The Federal Executive Council (FEC) has given the green light for the full implementation of the previously suspended Naira-for-Crude agreement with local refiners.
The announcement was made via the Ministry of Finance’s official X handle on Wednesday under the heading “Update on the Crude and Refined Product Sales in Naira Initiative.”
The first phase of the six-month agreement between the Federal Government, Nigerian National Petroleum Company Limited (NNPC), and Dangote Petroleum Refinery concluded on March 31, 2025, but it has not been renewed.
As a result, Dangote Refinery has halted the sale of refined petroleum products in naira following the suspension of the deal.
In its latest update, the committee clarified that the Naira-for-Crude initiative is not a temporary measure, but a long-term policy designed to reduce Nigeria’s dependency on foreign currency for petroleum imports.

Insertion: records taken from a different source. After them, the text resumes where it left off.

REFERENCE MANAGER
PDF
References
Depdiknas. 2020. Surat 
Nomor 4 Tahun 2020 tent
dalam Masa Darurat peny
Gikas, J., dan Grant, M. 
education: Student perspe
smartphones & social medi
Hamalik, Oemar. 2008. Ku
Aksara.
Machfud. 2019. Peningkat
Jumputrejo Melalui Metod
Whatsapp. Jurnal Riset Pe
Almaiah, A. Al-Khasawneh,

This decision follows a critical meeting on Tuesday to evaluate progress and address ongoing issues.
The statement further highlighted that the Naira-for-Crude initiative is a key policy aimed at fostering sustainable local refining, bolstering energy security, and reducing the reliance on foreign exchange in the domestic petroleum market.
The Ministry of Finance reaffirmed the government’s commitment to fully implementing the initiative, as directed by the Federal Executive Council.